If muslims having thrown their weight behind congress is true, it must sound like music to BJP. Trust me this can only and only help them get the rest rally behind them. Although I do believe BJP dropped the ball in Karnatka. They chopped and changed and kept on putting up with BSY's tantrums for too long. Their infighting and their caste calculations in decision making were pure congress like. Overall governance was not exactly stellar. Rather than look like a party with a difference, they mostly looked like a party with many differences. A rap on the knuckles was in order. They better learn from it.
Karnataka has a great track record of voting at state level a party that sits in opposition in LS..

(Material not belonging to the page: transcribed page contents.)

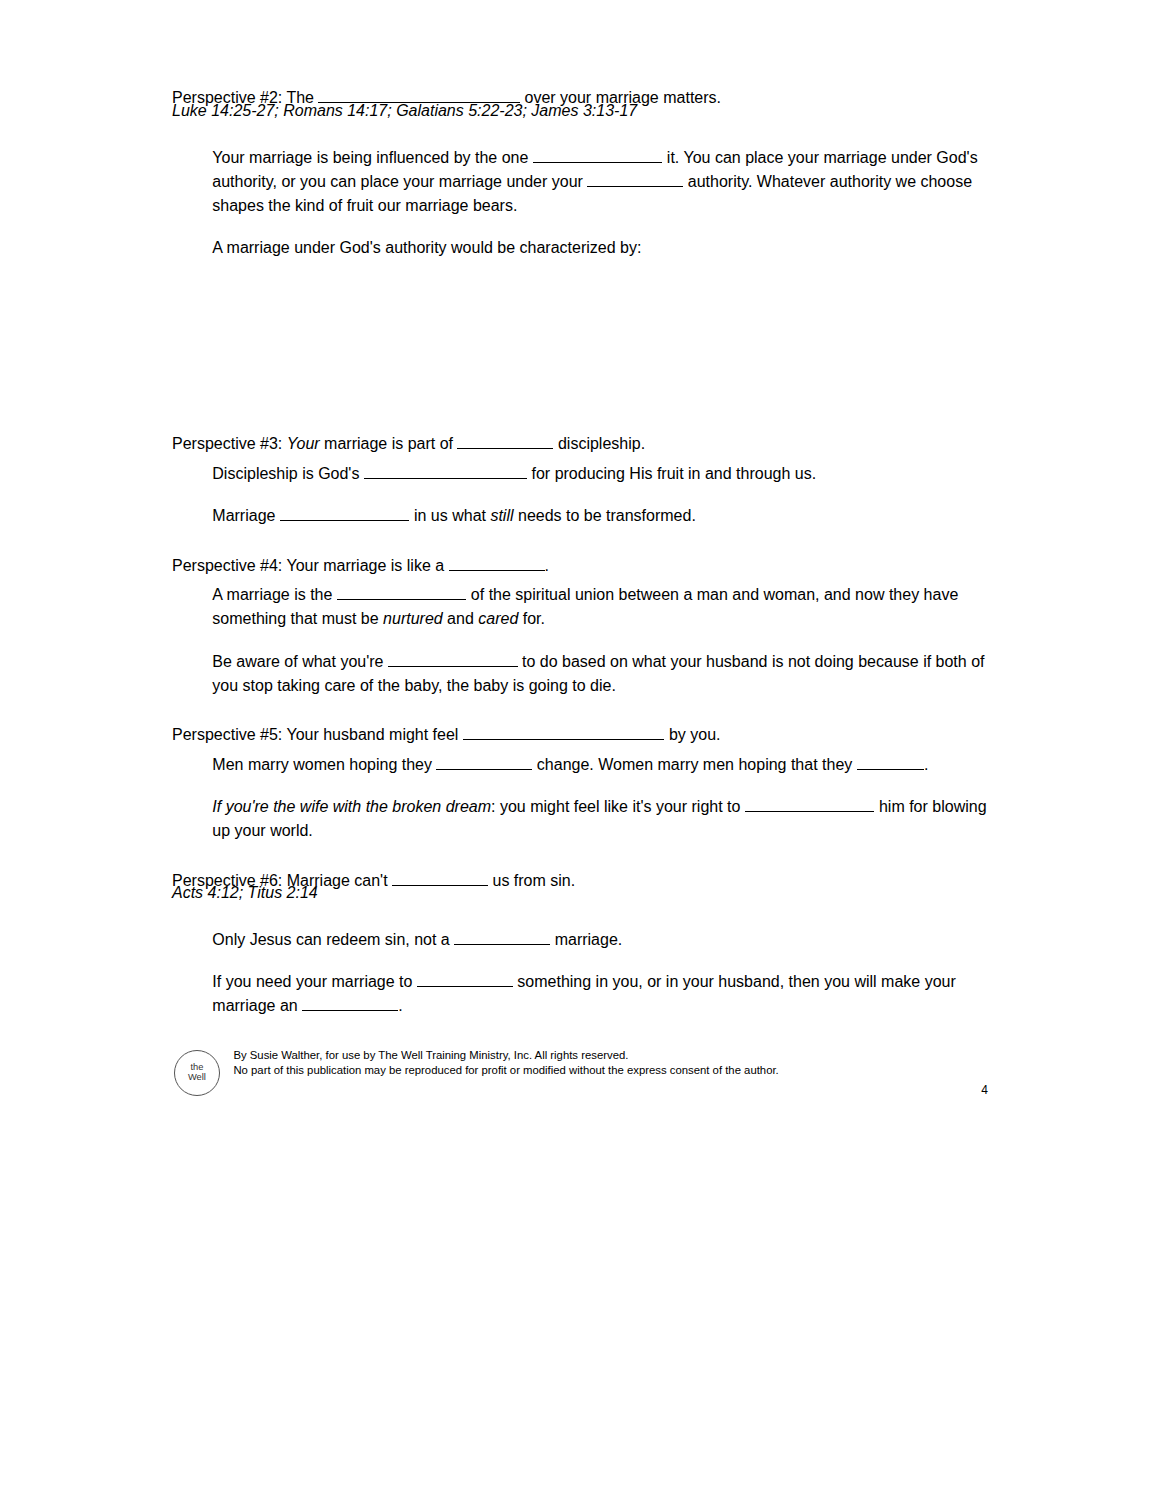Perspective #2: The over your marriage matters.
Luke 14:25-27; Romans 14:17; Galatians 5:22-23; James 3:13-17
Your marriage is being influenced by the one it. You can place your marriage under God's authority, or you can place your marriage under your authority. Whatever authority we choose shapes the kind of fruit our marriage bears.
A marriage under God's authority would be characterized by:
Perspective #3: Your marriage is part of discipleship.
Discipleship is God's for producing His fruit in and through us.
Marriage in us what still needs to be transformed.
Perspective #4: Your marriage is like a .
A marriage is the of the spiritual union between a man and woman, and now they have something that must be nurtured and cared for.
Be aware of what you're to do based on what your husband is not doing because if both of you stop taking care of the baby, the baby is going to die.
Perspective #5: Your husband might feel by you.
Men marry women hoping they change. Women marry men hoping that they .
If you're the wife with the broken dream: you might feel like it's your right to him for blowing up your world.
Perspective #6: Marriage can't us from sin.
Acts 4:12; Titus 2:14
Only Jesus can redeem sin, not a marriage.
If you need your marriage to something in you, or in your husband, then you will make your marriage an .
the
Well
By Susie Walther, for use by The Well Training Ministry, Inc. All rights reserved.
No part of this publication may be reproduced for profit or modified without the express consent of the author.
4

Karnataka chose CONGRESS to rule the state in 1977, 1989 and 1999..
They chose BJP in 2009, chose JD in 1983/1985, 1994..
And this state always votes differently in State elections and LS elections..
Thus in 1985, the voted for CONgress at national level and chose JD in state elections.
So, those calling for demise of BJP in these urban body polls are simply doing paid journalism without any purpose.
Dont waste time.. the CON party is not going to get a third stint @ Delhi through your low quality journalism. Spend time on better things - like speculating how the Sangh parivar caused World war 2, or how Modi is behind the recent meteor collision in Ural region of Russia (that hurt many thousand russians).
Better luck !!
You hit the nail on head. The CON party supporting mouthpiece aka OUTLOOK made two articles about One south indian state's urban local body polls, did they care to cover any other state local body polls?
BJP has declined, but not to extent of the way media has exagerrated. Yes , congress is beneficiary, but given CONGRESS track record of ruling karnataka for most part of 60 years (till 2007), the party is sure to destroy its mandate double quick.
Let the BJP lose the state polls also and introspect. Heavens wont fall. JDS is in slow decline and nothing will stop that. But the point is BJP in karnataka is here to stay as a big player, something that was not the case even in late 1990s.
Interesting analysis, but misleading. Comparative results of 2007 and 2014 civic polls show that the Congres was numero uno in 2007 also. However, they still got thrashed in the Lok Sabha and Assembly polls which followed.
Party 2007 2013
INC 1606 1960
BJP 1180 905
JD(S) 1502 905
BSY ------ 274
Effectively the BJP and its breakaway faction have won the same no of seats as earlier. The real loser is not the BJP but the JD(S) an ally of the Congress.
Anyway, there are lies, damned lies and statistics, so one can read any conclusion one wants into any set of figures.
The interesting idea is, Mr. Kumaraswamy cannot loose elections, as cannot say, Mr. Advani, Ms. Swaraj, and even though I feel I express unacceptably about him, Mr. Manish Tiwari. Now, why do people like Mr. Advani, contest elections with others, and why are there different political parties? It wouldn't be uneasy to have people like Mr. Advani, and Mr. Tiwari, for others and themselves, and they appreciate they don't belong to different parties.